- Poster
- Written by: Julie Sherman Wolfe
- Directed by: Craig Pryce
- Starring: Erica Durance; Paul Popowich; Cara Pifko; Janet-Laine Green;
- Music by: James Gelfand
- Countries of origin: United States Canada
- Original language: English

Production
- Producers: Neil Bregman; Ric Nish; Jesse Prupas;
- Cinematography: Stephen Reizes
- Editor: Jean Beaudoin
- Running time: 90 minutes
- Production companies: Muse Entertainment Enterprises; Sound Venture Productions;

Original release
- Network: Lifetime
- Release: July 29, 2007

= I Me Wed =

I Me Wed is a 2007 Lifetime romantic comedy film starring Erica Durance and directed by Craig Pryce. The film is about Isabel Darden, a successful, attractive 30-year-old woman, who grows tired of people asking her "when are you going to get married?" She decides to honor the person she loves the most, by tying the knot with herself. The film was released under the title Marry Me in Sweden on August 15, 2010.

==Plot==
Boston based home renovator Isabel Darden, is a successful, attractive 30-year-old woman. Isabel feels happy with her single life and loves herself. But her mother and friends are concerned, she will be a spinster if she doesn't find a husband soon. They constantly nag her about dating and finding the right man.

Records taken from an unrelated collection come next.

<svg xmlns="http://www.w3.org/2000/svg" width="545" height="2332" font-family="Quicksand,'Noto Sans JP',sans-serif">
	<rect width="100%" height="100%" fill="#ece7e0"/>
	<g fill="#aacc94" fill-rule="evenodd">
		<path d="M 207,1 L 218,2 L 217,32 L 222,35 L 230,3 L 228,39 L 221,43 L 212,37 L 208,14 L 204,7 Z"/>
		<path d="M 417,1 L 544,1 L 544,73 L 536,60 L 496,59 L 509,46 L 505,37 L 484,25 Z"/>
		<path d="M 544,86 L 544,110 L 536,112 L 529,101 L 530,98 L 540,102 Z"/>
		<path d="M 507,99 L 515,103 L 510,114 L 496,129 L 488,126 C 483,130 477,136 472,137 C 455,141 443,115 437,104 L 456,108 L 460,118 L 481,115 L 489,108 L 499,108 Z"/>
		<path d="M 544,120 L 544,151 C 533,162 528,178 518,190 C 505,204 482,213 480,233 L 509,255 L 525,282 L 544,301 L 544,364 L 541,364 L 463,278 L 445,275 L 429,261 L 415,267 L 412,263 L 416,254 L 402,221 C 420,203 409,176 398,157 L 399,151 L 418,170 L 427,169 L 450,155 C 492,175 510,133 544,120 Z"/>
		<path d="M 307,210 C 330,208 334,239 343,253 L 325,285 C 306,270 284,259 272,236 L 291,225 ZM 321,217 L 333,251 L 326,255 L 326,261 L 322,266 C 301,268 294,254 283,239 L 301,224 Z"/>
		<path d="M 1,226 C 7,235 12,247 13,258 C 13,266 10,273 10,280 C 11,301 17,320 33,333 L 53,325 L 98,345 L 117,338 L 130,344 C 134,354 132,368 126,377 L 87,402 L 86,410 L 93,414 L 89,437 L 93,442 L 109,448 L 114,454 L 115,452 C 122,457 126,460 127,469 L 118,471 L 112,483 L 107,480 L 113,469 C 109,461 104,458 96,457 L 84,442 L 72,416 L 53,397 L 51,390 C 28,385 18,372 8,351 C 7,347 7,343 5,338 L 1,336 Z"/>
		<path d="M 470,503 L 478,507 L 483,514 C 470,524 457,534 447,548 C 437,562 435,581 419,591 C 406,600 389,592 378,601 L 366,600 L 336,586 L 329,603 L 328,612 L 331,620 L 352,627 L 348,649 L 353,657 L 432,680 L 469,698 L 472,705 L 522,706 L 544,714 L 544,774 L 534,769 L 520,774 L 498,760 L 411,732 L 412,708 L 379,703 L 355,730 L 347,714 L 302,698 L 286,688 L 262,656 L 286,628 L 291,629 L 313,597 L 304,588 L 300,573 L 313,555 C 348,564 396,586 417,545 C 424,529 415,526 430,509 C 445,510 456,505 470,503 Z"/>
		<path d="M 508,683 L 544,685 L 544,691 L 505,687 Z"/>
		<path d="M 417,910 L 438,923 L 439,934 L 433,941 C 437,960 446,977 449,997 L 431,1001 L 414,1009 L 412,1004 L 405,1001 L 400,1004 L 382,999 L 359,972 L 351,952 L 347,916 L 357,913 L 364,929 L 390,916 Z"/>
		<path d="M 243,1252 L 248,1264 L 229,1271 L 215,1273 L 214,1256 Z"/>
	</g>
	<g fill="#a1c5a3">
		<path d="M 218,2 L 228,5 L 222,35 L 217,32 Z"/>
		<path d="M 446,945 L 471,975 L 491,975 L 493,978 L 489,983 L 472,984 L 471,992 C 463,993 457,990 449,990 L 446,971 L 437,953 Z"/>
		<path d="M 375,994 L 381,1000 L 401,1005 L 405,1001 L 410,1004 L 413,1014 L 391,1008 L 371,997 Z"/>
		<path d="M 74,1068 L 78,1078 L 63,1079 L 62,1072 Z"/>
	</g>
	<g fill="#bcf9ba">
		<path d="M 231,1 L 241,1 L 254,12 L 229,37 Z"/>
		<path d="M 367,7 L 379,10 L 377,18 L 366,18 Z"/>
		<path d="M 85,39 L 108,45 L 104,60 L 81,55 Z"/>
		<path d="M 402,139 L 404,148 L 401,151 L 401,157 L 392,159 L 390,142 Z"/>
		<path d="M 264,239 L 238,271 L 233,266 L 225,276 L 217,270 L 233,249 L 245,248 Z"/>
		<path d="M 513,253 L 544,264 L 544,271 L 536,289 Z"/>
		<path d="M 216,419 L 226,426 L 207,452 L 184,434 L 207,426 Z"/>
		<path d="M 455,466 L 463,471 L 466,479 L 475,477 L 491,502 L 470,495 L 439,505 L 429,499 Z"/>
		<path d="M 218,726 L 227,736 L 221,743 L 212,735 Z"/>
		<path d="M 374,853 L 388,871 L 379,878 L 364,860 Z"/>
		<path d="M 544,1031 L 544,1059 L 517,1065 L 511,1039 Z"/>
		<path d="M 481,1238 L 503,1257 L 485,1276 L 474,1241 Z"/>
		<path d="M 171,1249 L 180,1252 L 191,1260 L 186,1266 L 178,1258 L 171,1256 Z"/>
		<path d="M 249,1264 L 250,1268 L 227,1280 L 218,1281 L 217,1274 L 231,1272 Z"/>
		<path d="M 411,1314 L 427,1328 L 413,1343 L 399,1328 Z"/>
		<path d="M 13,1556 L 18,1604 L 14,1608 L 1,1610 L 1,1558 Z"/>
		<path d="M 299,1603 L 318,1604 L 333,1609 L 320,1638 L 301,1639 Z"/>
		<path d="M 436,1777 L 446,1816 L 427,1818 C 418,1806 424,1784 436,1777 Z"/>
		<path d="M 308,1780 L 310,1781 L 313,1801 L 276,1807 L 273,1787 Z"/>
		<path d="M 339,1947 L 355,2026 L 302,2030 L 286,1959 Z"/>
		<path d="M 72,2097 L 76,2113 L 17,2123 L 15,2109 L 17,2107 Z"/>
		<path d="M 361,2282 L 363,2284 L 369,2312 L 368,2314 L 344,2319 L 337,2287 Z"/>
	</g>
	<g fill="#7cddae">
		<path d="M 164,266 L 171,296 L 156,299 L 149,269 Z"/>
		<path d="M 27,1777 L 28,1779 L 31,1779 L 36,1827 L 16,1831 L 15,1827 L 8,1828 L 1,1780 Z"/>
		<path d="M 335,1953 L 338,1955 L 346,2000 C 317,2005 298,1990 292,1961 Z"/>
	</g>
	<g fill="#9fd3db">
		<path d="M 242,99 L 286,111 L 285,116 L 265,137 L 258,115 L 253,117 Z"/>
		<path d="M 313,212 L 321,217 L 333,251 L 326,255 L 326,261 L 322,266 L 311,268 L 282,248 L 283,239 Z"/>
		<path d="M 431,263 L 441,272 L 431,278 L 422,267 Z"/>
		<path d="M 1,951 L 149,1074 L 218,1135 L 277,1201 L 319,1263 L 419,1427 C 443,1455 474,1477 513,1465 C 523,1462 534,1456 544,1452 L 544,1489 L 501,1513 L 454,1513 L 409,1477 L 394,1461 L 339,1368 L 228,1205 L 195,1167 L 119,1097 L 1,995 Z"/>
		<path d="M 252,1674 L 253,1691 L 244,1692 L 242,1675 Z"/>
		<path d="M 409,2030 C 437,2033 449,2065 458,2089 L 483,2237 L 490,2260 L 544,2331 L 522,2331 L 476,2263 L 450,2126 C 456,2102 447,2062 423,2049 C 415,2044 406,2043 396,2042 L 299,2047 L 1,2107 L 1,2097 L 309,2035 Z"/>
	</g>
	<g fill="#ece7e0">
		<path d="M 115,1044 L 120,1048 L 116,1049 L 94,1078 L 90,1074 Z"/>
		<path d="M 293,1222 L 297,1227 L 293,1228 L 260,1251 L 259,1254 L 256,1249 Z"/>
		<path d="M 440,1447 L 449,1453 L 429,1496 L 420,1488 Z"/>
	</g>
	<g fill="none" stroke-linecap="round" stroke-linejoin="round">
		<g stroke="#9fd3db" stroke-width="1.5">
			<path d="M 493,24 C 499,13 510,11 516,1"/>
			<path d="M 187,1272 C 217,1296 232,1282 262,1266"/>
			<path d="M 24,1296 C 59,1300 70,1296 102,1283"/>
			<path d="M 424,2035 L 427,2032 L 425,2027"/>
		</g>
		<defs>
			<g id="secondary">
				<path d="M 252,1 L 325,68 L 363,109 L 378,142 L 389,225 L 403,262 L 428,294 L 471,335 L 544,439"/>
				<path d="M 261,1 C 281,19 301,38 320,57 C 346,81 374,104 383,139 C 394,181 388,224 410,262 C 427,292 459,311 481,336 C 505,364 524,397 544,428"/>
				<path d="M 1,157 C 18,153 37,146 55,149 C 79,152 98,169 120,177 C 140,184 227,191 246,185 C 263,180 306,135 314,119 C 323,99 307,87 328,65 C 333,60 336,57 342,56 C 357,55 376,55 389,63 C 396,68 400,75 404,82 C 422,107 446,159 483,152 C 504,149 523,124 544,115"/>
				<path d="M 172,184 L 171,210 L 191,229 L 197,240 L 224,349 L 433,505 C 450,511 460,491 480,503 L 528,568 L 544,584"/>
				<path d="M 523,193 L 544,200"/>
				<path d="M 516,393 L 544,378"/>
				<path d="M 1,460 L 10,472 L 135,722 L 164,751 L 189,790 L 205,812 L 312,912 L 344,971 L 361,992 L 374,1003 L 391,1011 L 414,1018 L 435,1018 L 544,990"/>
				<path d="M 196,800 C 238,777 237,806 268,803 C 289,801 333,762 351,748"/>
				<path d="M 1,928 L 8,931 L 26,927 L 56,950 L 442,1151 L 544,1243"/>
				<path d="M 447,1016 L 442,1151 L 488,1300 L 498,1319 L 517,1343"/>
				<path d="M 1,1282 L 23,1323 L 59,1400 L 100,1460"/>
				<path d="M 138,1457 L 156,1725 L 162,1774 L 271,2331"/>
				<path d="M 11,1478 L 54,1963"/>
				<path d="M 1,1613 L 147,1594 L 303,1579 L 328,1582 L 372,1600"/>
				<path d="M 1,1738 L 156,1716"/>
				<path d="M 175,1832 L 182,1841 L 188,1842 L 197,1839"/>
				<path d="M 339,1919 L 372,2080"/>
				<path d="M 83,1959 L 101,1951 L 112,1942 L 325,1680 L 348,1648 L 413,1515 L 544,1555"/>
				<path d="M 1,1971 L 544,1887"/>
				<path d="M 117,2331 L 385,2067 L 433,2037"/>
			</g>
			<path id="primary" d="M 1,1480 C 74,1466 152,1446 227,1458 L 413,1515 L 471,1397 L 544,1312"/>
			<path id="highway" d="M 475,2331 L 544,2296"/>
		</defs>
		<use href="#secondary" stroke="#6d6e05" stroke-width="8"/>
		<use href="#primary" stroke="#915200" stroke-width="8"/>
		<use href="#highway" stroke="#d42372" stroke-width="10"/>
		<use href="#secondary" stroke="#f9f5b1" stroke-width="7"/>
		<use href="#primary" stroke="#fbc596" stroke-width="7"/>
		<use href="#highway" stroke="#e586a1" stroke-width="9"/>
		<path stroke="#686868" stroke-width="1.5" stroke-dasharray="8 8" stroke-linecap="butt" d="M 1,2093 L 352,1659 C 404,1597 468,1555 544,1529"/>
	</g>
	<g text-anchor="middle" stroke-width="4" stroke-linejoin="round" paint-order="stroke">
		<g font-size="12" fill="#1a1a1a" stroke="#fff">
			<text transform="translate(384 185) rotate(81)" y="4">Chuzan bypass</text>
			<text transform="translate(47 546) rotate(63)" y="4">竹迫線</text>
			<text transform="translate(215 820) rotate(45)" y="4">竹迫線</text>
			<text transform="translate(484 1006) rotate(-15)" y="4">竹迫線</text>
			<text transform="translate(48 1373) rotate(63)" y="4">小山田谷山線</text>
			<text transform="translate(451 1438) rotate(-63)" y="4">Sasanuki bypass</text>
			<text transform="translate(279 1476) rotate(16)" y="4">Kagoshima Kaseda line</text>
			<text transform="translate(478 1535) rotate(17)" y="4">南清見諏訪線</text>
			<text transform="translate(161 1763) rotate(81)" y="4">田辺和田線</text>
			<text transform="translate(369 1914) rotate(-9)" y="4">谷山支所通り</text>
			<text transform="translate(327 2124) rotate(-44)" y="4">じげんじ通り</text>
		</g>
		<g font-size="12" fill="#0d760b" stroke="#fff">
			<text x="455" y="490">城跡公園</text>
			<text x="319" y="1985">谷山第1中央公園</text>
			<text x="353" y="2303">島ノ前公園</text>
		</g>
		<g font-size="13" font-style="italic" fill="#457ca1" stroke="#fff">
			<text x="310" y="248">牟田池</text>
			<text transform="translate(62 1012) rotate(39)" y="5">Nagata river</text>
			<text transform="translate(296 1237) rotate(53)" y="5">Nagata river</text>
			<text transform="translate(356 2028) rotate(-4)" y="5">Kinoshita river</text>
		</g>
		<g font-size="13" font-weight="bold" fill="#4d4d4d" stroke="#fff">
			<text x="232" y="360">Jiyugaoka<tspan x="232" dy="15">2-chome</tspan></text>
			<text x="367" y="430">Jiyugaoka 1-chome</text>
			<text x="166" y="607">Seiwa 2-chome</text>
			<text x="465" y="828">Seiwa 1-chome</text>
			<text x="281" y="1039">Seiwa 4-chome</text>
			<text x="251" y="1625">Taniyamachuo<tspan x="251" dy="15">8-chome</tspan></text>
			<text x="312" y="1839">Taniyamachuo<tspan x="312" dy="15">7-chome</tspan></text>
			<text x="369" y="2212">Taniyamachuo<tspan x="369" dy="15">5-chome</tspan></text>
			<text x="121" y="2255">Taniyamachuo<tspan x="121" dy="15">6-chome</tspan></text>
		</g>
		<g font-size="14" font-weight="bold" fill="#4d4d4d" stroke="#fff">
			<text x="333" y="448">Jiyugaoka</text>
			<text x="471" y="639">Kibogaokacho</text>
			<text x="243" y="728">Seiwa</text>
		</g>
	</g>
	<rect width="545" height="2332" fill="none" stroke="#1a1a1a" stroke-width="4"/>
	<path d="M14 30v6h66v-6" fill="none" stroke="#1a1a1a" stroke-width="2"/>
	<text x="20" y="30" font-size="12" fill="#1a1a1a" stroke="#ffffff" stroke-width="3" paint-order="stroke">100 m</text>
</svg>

When yet another blind date turns into a nightmare, Isabel decides to do something that will forever keep her friends and mother out of her hair. She announced that she will take their advice and marry the one person who knows her better than anyone else: herself. Much to her mother Lillian and her best friend Amy's disgust.

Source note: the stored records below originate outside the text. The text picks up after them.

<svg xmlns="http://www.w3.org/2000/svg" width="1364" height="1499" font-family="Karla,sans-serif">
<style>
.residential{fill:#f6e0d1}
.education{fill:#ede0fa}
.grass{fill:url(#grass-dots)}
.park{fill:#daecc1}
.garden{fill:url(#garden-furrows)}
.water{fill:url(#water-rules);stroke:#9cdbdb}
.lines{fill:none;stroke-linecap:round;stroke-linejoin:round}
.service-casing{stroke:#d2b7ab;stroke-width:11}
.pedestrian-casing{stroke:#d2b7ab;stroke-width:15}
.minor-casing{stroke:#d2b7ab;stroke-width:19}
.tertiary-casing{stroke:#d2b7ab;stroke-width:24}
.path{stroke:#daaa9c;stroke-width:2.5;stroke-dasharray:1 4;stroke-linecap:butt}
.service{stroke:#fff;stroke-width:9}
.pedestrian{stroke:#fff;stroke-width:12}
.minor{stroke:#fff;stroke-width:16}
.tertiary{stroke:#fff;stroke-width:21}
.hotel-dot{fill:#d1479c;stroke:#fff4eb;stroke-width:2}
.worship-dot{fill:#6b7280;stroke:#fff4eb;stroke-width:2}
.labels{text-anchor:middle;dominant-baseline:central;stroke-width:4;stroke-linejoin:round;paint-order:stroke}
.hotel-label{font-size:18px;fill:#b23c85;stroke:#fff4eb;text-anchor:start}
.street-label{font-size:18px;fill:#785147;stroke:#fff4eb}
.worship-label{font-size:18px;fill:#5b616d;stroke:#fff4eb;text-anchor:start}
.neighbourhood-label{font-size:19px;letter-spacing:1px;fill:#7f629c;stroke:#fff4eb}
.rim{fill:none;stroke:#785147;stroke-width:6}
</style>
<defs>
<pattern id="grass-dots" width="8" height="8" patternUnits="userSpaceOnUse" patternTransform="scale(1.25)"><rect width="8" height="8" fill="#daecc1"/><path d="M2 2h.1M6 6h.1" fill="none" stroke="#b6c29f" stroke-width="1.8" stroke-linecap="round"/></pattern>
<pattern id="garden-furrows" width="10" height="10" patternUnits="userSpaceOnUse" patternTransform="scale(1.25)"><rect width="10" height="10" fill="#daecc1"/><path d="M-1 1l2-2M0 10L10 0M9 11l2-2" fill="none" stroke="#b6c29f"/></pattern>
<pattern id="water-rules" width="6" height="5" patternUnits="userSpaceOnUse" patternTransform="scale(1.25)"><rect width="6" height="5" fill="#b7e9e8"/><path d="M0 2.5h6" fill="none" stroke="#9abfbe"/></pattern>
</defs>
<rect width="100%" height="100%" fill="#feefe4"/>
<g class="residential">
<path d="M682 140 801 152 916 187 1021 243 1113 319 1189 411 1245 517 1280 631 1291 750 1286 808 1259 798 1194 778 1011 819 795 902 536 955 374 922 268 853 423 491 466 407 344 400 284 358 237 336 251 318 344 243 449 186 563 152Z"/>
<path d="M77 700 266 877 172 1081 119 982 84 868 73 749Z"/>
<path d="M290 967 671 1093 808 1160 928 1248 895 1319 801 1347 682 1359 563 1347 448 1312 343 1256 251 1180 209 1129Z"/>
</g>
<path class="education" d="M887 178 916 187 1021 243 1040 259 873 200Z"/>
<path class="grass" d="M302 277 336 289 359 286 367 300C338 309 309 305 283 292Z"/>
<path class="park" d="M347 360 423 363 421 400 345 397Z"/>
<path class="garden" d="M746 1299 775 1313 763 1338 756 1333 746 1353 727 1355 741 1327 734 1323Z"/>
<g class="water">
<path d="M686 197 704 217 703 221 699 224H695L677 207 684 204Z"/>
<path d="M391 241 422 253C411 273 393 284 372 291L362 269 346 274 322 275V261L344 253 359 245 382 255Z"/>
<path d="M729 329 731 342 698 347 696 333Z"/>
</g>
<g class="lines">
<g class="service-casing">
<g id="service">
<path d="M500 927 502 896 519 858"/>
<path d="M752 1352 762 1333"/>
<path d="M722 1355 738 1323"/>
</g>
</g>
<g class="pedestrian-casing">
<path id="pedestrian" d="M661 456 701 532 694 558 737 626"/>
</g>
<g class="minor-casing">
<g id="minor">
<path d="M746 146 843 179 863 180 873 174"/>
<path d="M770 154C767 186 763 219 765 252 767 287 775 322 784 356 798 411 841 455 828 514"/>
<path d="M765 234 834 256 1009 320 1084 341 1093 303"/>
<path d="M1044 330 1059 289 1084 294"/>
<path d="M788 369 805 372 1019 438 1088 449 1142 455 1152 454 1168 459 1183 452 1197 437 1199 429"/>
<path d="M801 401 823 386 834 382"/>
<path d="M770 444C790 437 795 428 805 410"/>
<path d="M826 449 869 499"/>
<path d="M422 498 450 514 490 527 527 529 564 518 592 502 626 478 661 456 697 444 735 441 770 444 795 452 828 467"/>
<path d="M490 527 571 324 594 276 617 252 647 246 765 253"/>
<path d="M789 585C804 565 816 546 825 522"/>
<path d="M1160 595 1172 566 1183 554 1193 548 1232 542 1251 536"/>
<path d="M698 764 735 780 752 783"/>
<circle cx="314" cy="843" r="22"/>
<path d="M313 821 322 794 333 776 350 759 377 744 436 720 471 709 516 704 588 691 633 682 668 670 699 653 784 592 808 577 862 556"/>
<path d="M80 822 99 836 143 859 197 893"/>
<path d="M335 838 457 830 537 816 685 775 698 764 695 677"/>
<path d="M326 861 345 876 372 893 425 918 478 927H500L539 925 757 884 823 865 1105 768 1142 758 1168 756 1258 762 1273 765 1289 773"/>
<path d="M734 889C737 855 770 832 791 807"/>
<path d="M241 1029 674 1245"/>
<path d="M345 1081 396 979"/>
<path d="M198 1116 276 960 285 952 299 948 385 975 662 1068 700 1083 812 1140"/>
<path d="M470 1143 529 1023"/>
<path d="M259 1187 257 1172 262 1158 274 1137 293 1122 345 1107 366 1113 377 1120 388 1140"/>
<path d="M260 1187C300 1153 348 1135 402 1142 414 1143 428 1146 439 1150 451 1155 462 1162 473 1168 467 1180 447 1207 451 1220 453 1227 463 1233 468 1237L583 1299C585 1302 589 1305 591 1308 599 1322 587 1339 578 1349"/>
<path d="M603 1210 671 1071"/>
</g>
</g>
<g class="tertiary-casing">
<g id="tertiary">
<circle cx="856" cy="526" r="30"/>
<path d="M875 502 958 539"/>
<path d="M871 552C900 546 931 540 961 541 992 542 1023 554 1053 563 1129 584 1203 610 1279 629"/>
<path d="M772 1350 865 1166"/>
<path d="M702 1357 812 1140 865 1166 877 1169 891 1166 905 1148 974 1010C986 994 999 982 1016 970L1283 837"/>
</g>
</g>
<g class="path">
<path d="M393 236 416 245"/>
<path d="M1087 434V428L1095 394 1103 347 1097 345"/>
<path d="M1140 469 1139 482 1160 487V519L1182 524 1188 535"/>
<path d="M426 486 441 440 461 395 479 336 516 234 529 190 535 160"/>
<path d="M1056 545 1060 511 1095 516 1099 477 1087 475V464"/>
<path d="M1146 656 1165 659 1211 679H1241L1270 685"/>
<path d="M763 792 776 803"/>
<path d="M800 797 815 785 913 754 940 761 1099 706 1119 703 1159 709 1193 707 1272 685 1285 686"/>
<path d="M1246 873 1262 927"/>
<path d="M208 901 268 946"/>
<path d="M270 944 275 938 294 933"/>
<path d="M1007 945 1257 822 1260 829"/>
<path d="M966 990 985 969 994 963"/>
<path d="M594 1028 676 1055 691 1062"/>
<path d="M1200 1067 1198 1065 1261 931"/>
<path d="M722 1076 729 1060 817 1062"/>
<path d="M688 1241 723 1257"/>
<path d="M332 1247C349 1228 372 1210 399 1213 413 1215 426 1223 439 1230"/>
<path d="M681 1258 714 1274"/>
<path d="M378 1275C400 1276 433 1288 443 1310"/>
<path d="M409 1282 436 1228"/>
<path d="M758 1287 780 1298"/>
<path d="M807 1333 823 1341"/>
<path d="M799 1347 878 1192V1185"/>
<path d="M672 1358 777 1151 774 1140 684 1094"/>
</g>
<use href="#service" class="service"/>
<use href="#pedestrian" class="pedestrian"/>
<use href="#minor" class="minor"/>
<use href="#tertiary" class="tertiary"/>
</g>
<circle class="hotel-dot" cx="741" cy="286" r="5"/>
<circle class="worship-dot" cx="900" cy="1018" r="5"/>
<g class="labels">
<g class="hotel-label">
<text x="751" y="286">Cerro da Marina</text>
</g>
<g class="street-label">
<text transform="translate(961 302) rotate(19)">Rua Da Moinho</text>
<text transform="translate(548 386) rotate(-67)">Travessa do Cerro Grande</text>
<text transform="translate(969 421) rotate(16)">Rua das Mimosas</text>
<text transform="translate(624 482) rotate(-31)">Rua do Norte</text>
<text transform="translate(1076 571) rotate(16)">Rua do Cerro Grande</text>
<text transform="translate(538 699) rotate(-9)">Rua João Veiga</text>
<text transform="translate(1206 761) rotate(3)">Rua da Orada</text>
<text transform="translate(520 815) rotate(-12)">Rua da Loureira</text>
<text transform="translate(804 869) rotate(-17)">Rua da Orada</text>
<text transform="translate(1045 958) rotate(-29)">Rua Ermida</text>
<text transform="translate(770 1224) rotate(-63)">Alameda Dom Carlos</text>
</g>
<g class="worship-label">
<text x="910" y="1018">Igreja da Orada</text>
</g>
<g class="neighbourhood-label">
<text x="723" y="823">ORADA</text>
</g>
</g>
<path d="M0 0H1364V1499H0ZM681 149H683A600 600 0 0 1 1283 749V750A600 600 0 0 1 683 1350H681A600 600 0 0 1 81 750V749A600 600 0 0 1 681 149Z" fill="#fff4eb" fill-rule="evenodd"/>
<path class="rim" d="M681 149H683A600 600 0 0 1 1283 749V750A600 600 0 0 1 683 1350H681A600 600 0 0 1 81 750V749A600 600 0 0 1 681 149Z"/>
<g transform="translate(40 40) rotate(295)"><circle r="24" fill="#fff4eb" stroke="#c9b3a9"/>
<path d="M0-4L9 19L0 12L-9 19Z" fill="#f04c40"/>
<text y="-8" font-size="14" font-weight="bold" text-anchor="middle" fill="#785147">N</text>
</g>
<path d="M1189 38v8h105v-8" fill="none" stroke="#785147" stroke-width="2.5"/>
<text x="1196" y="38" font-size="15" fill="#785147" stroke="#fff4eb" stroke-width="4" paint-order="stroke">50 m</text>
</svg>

Isabel begins planning her wedding with the help of her very enthusiastic gay friend, Bill. As Isabel and Bill amuse themselves with the details of organizing her nuptials, Isabel is confident that she will finally get some peace from the wedding obsessed crowd, and she will also be making a statement for single women all over the world. What started as a small event starts to get out of hand, when the story hits the Internet. However, after meeting with her contractor's handsome and intelligent son, Colin, at first, she assumes that this man won't live up to her standards, but after a few romantic dates, it begins to dawn on Isabel that Colin may, in fact, be a better life partner for her than the one she's already planning to marry. As the wedding date approaches and the preparations escalate, Isabel knows that she must let Colin know about her wedding plans. Unfortunately, her numerous attempts to tell him about the wedding are overshadowed by their growing romance, and Colin soon finds out about Isabelle's plans to marry herself after it was announced on national television.

Colin wants her to put a stop to the wedding and save it for their wedding someday in the future. Although Isabel kind of wants to, she can't since she is already noticed by the media and inspiring to women all over the world. Frustrated by Isabelle's failure to tell him about her upcoming wedding and about the repercussions of being known by the public as that "schmuck" who wouldn't marry his girlfriend Colin decides he can't date a woman who is about to marry herself and the pair splits up. When Isabel is about to get married, she explains to everyone about how she wanted a simple ceremony in the park with a sundress. Isabel runs out of the room and comes back with casual clothes instead of the wedding dress. At the end, Isabel is married to Colin.

==Cast==
- Erica Durance as Isabelle Darden
- Paul Popowich as Colin
- Cara Pifko as Amy
- Janet-Laine Green as Lillian Darden
- Thom Allison as Bill
- Vlasta Vrána as Roy
- Meaghan Rath as Tracy

==Production==
I Me Wed was filmed in Toronto and Ottawa, Ontario, Canada.